Task goal: Extend the write-up on the Sleep Story AI System below, picking up after its last line.

Selected text:

==================================================

Sleep Story AI System

Project Overview

Sleep Story AI System is a fully automated content pipeline that takes a single row in a Google Sheet — a topic and a target length — and produces a finished, ready-to-upload YouTube sleep-story video. No manual editing, no scripting, no asset stitching.

The orchestrator runs in n8n and chains together six workflows: a main controller plus five purpose-built sub-workflows for image generation, voice synthesis, per-scene clip assembly, clip combination, and final ffmpeg rendering via the Rendi.dev API.

Key Features

Sheet-Driven Input: Topic + duration in a Google Sheet kicks off the entire pipeline
AI Scripting: Google Gemini (via LangChain Agent) writes the full sleep story and splits it into scenes
Per-Scene Assets: Each scene gets its own AI-generated image + AI voice narration
Automated Stitching: ffmpeg via Rendi.dev combines images + voice into clips, then merges clips into one video
Rate-Limit-Aware: Batching, 20s throttle, 15s polling, 8× retry — handles Rendi's 4/min free-tier cap without dropping runs
Full Traceability: Every asset URL and status is written back to the source Google Sheet

Technologies Used

n8n: Workflow orchestration across 6 chained workflows (32 nodes in the main controller)

==================================================

Stored data:
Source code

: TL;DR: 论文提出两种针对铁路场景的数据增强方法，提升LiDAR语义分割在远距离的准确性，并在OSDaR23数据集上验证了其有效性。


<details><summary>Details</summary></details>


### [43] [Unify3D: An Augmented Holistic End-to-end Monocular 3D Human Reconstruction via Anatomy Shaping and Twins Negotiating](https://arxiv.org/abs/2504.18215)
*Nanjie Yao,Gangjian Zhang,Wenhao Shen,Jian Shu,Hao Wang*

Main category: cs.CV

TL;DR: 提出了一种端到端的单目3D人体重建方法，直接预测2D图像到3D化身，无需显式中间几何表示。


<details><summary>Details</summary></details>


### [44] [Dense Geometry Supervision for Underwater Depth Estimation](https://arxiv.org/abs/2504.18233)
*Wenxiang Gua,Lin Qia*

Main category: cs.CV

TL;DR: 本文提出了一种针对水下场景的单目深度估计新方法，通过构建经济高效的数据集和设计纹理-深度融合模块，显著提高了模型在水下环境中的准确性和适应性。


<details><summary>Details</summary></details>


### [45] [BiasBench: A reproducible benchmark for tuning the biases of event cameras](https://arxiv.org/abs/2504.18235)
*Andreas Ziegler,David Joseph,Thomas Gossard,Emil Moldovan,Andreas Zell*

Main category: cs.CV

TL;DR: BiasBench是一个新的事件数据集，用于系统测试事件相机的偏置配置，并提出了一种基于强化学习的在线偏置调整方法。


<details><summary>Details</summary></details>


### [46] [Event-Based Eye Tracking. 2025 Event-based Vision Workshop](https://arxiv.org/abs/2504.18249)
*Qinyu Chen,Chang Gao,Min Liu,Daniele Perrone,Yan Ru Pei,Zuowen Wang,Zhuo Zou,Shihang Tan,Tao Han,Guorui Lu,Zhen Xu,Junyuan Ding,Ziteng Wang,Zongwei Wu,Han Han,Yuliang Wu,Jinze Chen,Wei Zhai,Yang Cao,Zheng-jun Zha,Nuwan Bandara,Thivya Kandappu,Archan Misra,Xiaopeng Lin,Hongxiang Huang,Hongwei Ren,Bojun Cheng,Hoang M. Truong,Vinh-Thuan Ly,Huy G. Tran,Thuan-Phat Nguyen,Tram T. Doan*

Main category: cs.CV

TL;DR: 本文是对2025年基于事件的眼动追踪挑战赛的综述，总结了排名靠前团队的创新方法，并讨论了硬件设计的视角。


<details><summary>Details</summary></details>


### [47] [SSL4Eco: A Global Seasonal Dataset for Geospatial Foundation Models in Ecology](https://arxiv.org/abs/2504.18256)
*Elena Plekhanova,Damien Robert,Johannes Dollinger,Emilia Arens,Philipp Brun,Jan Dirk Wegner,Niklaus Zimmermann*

==================================================

Result for this task:
Google Gemini + LangChain: Script generation with structured output parsing
Google Sheets: Input row, output asset tracking
Rendi.dev: ffmpeg-as-a-service for clip rendering and final video combination
HTTP image + voice APIs: Per-scene visual and audio generation
Docker: Containerised n8n instance

Architecture

The system is split into one orchestrator and five sub-workflows so each step is independently testable and reusable:

Sleep Story AI System (32 nodes — manual trigger + Google Sheets)
        ├── Create Image      (image gen per scene)
        ├── Create Voice      (voice synthesis per scene, with retry)
        ├── Create Clips      (image + voice → per-scene clip)
        ├── Combine Clips     (all scene clips → one video)
        └── Videofy with Rendi (ffmpeg via Rendi.dev, rate-limited)

A 15-scene job runs end-to-end in about 12–15 minutes.

Outcome

The system replaces what used to be hours of script-writing, image-sourcing, voice-recording, and video editing with a single sheet entry and a click. Designed to be left running in the background while other work happens elsewhere.